Genius in the Shadows
- Author: William Lanouette
- Language: English
- Subject: Leo Szilard
- Genre: Biography
- Publisher: Scribner's Sons
- Publication date: 1992
- Publication place: United States

= Genius in the Shadows =

1992 book by William Lanouette

Genius in the Shadows is a 1992 biography of Leo Szilard by William Lanouette. Leo Szilard was a Hungarian-German-American physicist who is most well known for discovering the nuclear chain reaction. The book covers Szilard's personal life and his work.

== Synopsis ==
The book highlights Szilard being overlooked throughout history yet he was the one to discover the nuclear chain reaction. Szilard was born in Hungary and grew up in Berlin before fleeing Hitler's regime in 1933. That same year Szilard devised the idea that would nickname him the "father of the atom bomb". He did his best to keep this idea to himself but the threat of another world war led him to speak to Albert Einstein about it. This new concept of a chain reaction brought about new ideas, one being the nuclear bomb, but Szilard had always hoped this idea would lead to a new energy source so humanity would not have to rely on fossil fuels. Harnessing the power from a nuclear chain reaction opened up the possibility for endless new ideas.

Leo Szilard warned Albert Einstein about what could become of this new idea and together they pressured the US government into researching atomic reactions. Szilard would later work with the likes of Albert Einstein, Enrico Fermi, and Robert Oppenheimer on the Manhattan Project. The United States of America was the founder of this group with their main goal being to create the first nuclear weapon. Franklin Delano Roosevelt approved this project and assigned Robert Oppenheimer to be in charge. This project was where the first nuclear weapons would be created. At this point Szilard could only minimize the damage his idea was soon to insure. There was a point after the Manhattan Project when Szilard pushed to outlaw nuclear weapons as a whole.

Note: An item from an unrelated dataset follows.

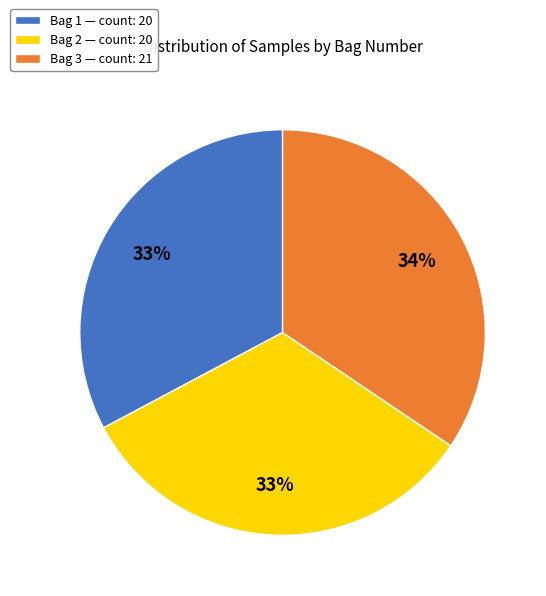

What is the ratio of the value at Bag 1 — count: 20 to the value at Bag 2 — count: 20?

1.0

Szilard's life did not only consist of physics and ideas stemming from his nuclear chain reaction. He was interested in biology, especially in dolphins. Szilard wrote The Voice of the Dolphins: And Other Stories which debuted in 1961. A year later he founded the Council for a Livable World which was the first political action committee for arms control. He spent his final days at The Salk Institute for Biological Studies in La Jolla, California, which was developed by incorporating the concepts of science and social studies.

This biography can help to humanize the physicist that brought forward such a polarizing idea. Readers get a chance to understand the scientist and the intentions behind his ideas. Szilard's ideas led to many others' success and awards. This book gives an inside view of the type of person Szilard was and the impact he made on others.

== Editions ==

- Lanouette, W (1992), Genius in the Shadows, US: C. Scribner's Sons
- Lanouette, W (1994), Genius in the Shadows, US: University of Chicago Press
- Lanouette, W (2013), Genius in the Shadows, US: Skyhorse

== Reception ==
Genius in the Shadows received favorable reviews from Publishers Weekly, Nature, New York Times Book Review, New York Review of Books and others.